The legislation spurred by the latest merger attempt would require most healthcare entities to provide a written notice to the attorney general and health commissioner at least 60 days prior to a transaction’s closing, giving Ellison the authority to rebuff any deal that would substantially limit competition or create a monopoly. The parties must include any potential areas of expansion and plans to close facilities, reduce workforce or cut or eliminate services, among other merger-related impacts.

In addition, if an out-of-state entity acquires a university health system, the organization would have to repay any “charitable assets” it received from the state, essentially ensuring any tax breaks are paid back to Minnesota’s general fund.

Punish or permit?

While Minnesota has fortified its regulatory oversight, other states like North Carolina are loosening their grip.

On May 1, the state Senate passed a bill that would exempt Chapel Hill-based UNC Health from federal and state antitrust lawsuits, allowing the system to merge with any domestic, nonprofit entity. The state House is reviewing the bill, which the Federal Trade Commission opposes. Greenville-based ECU Health would be afforded a similar exemption via a state Senate budget proposal.

In March, Mississippi Gov. Tate Reeves (R) signed a bill that would shield hospital mergers and acquisitions from state antitrust oversight.

“Most states are acting to insulate hospitals and hospital transactions from antitrust scrutiny,” said Barak Richman, a law professor at Duke University who focuses on healthcare antitrust policy. The Minnesota law “seems to buck the trend, and the state should be commended for it.”

Minnesotans are left to weigh the benefits and drawbacks of the proposed Sanford-Fairview tie up. University physicians stand to benefit from an expanded referral network, said David Johnson, CEO at advisory firm 4sight Health.

“Why they would fight that is beyond me, but there are issues related to jurisdiction and control and so on that are obviously playing out here,” Johnson said. “It feels like there’s a gigantic game of chicken going on between Fairview and the University of Minnesota.”

Fairview’s agreement to operate the teaching hospital has been advantageous for the university. But the dynamics are different this time as Fairview is the one struggling financially, he said.

The health system reported a $466.5 million net loss in 2022, compared with a $26.4 million gain in the previous year. Operating losses exceeded $315 million last year.

The University of Minnesota derives its clout from being a large employer and economic engine for the state.
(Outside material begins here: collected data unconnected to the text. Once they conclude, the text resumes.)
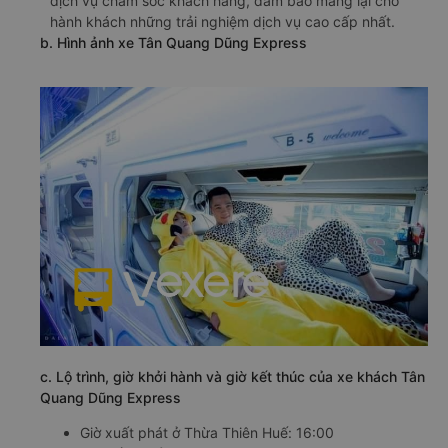
dịch vụ chăm sóc khách hàng, đảm bảo mang lại cho
hành khách những trải nghiệm dịch vụ cao cấp nhất.
b. Hình ảnh xe Tân Quang Dũng Express
c. Lộ trình, giờ khởi hành và giờ kết thúc của xe khách Tân
Quang Dũng Express
Giờ xuất phát ở Thừa Thiên Huế: 16:00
It also trains 70% of the state’s physicians.

“I just think you’ve got privilege and this warped view of reality on display at the University of Minnesota, but it’s not just there. … [Academic medicine in general] is used to having society pick up the tab while it gets the control,” Johnson said.
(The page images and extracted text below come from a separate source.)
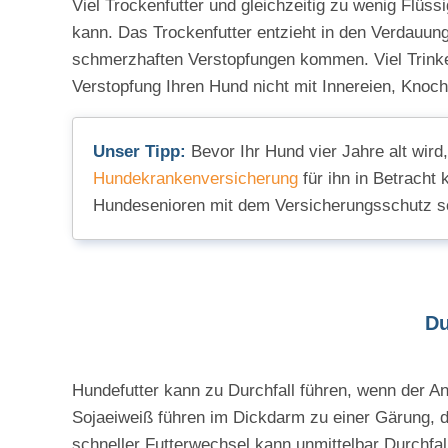
Viel Trockenfutter und gleichzeitig zu wenig Flüss
kann. Das Trockenfutter entzieht in den Verdauung
schmerzhaften Verstopfungen kommen. Viel Trinken
Verstopfung Ihren Hund nicht mit Innereien, Knoch
Unser Tipp:
Bevor Ihr Hund vier Jahre alt wird
Hundekrankenversicherung
für ihn in Betracht 
Hundesenioren mit dem Versicherungsschutz sch
Du
Hundefutter kann zu Durchfall führen, wenn der An
Sojaeiweiß führen im Dickdarm zu einer Gärung, d
schneller Futterwechsel kann unmittelbar Durchfall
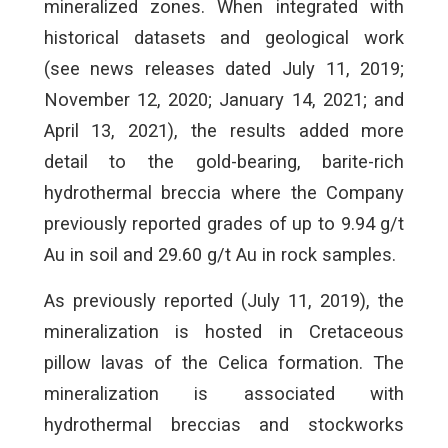
mineralized zones. When integrated with
historical datasets and geological work
(see news releases dated July 11, 2019;
November 12, 2020; January 14, 2021; and
April 13, 2021), the results added more
detail to the gold-bearing, barite-rich
hydrothermal breccia where the Company
previously reported grades of up to 9.94 g/t
Au in soil and 29.60 g/t Au in rock samples.
As previously reported (July 11, 2019), the
mineralization is hosted in Cretaceous
pillow lavas of the Celica formation. The
mineralization is associated with
hydrothermal breccias and stockworks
Adding to the complexity of the issue is the university’s expansion plans, including a $1 billion replacement hospital on its East Bank campus—a project that will require public funding. The university, which will install a new interim president July 1, is also looking to buy back four facilities from Fairview: the University Medical Center East and West Bank operations, Masonic Children’s Hospital and the Clinics and Surgery Center.